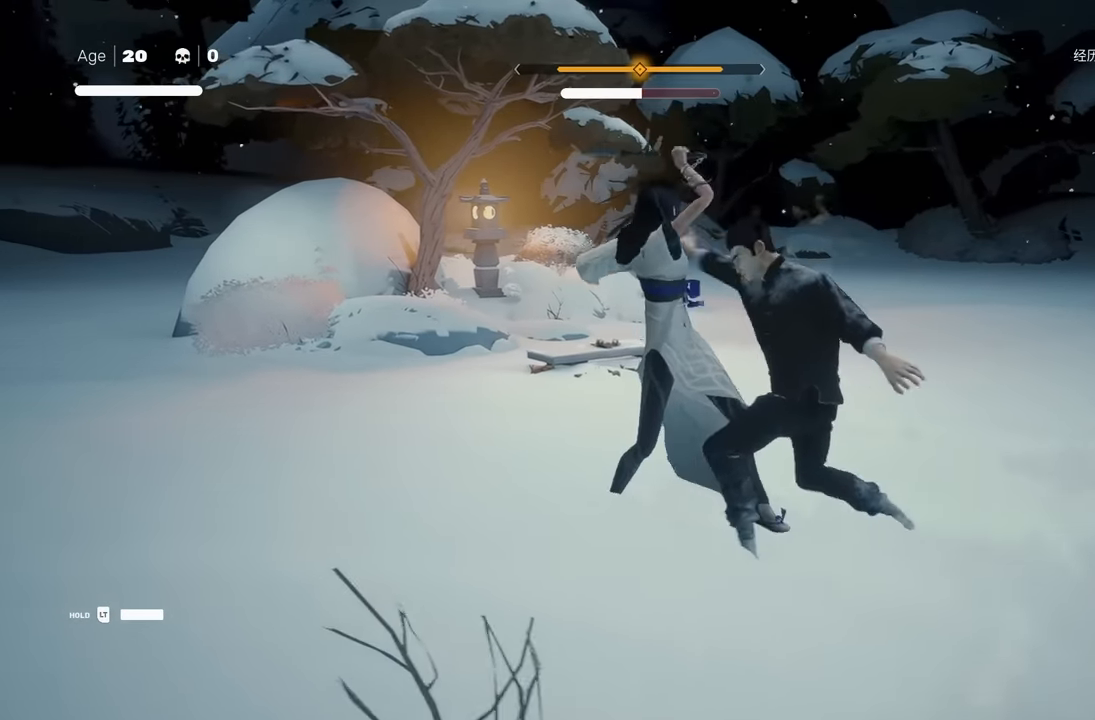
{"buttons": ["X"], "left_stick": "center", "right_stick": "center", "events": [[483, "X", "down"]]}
————————
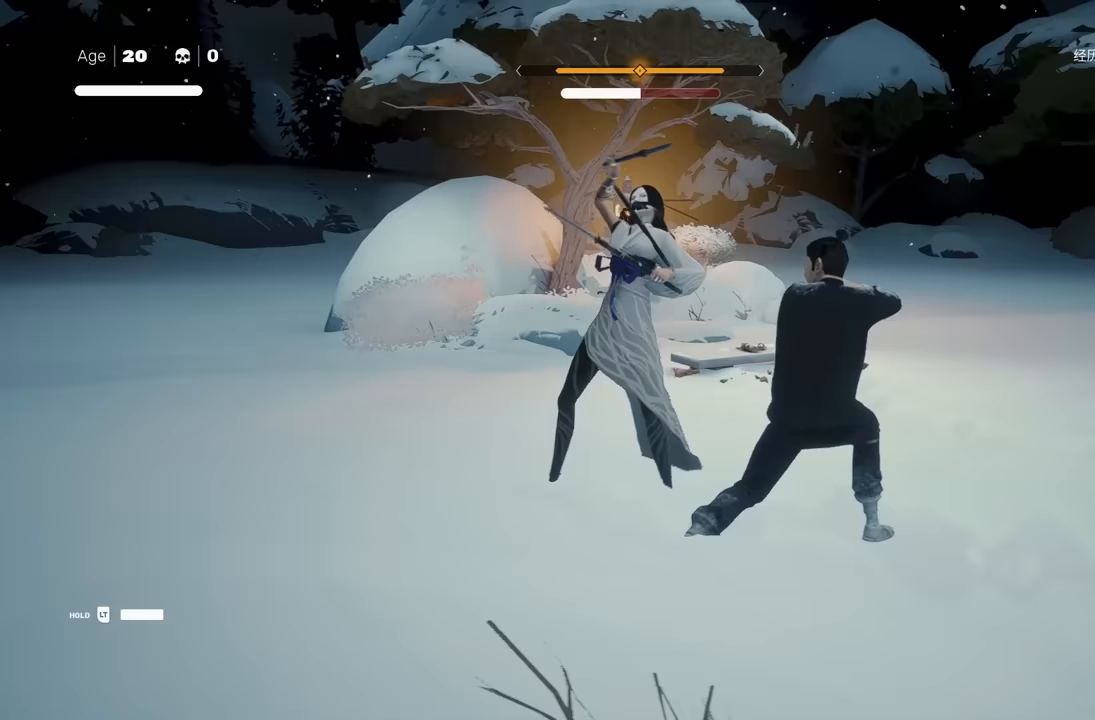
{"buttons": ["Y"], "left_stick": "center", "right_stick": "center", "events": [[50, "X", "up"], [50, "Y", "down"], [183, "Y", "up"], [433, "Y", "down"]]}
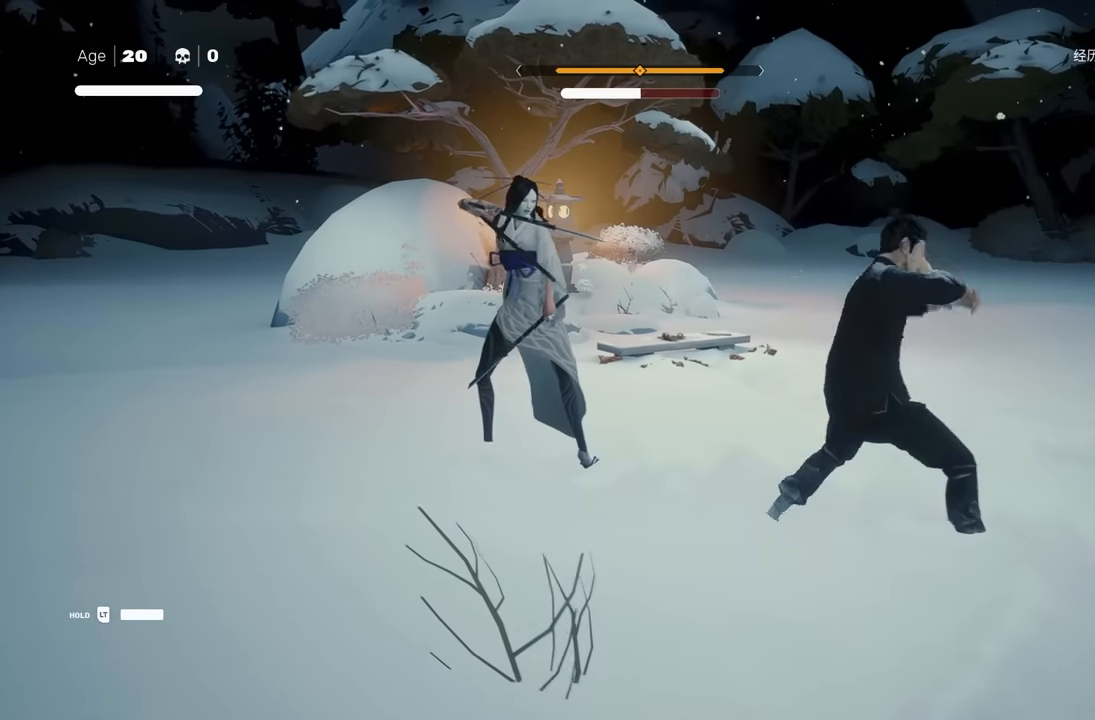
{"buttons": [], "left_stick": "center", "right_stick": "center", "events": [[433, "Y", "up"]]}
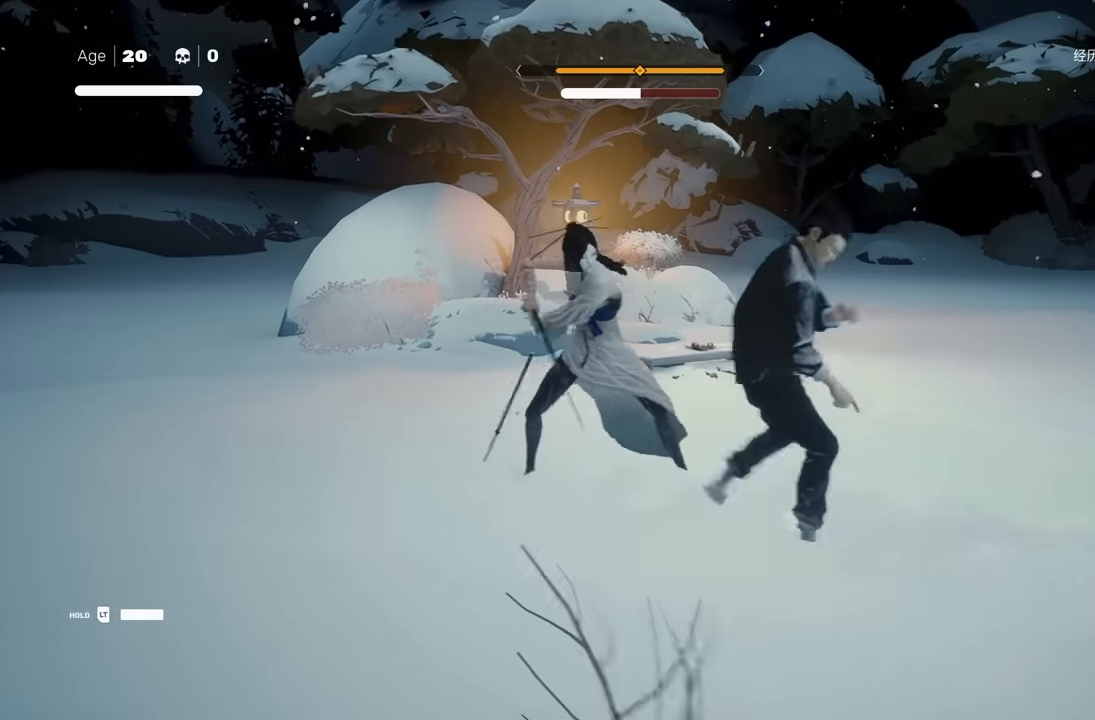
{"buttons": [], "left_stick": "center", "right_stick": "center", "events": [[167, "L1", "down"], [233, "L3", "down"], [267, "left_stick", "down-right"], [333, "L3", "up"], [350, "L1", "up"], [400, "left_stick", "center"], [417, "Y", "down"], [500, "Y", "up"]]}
————————
## What the task requires
Gather every line from the entries above where the word "down" appears, and copy them.

## Task output
{"buttons": ["X"], "left_stick": "center", "right_stick": "center", "events": [[483, "X", "down"]]}
{"buttons": ["Y"], "left_stick": "center", "right_stick": "center", "events": [[50, "X", "up"], [50, "Y", "down"], [183, "Y", "up"], [433, "Y", "down"]]}
{"buttons": [], "left_stick": "center", "right_stick": "center", "events": [[167, "L1", "down"], [233, "L3", "down"], [267, "left_stick", "down-right"], [333, "L3", "up"], [350, "L1", "up"], [400, "left_stick", "center"], [417, "Y", "down"], [500, "Y", "up"]]}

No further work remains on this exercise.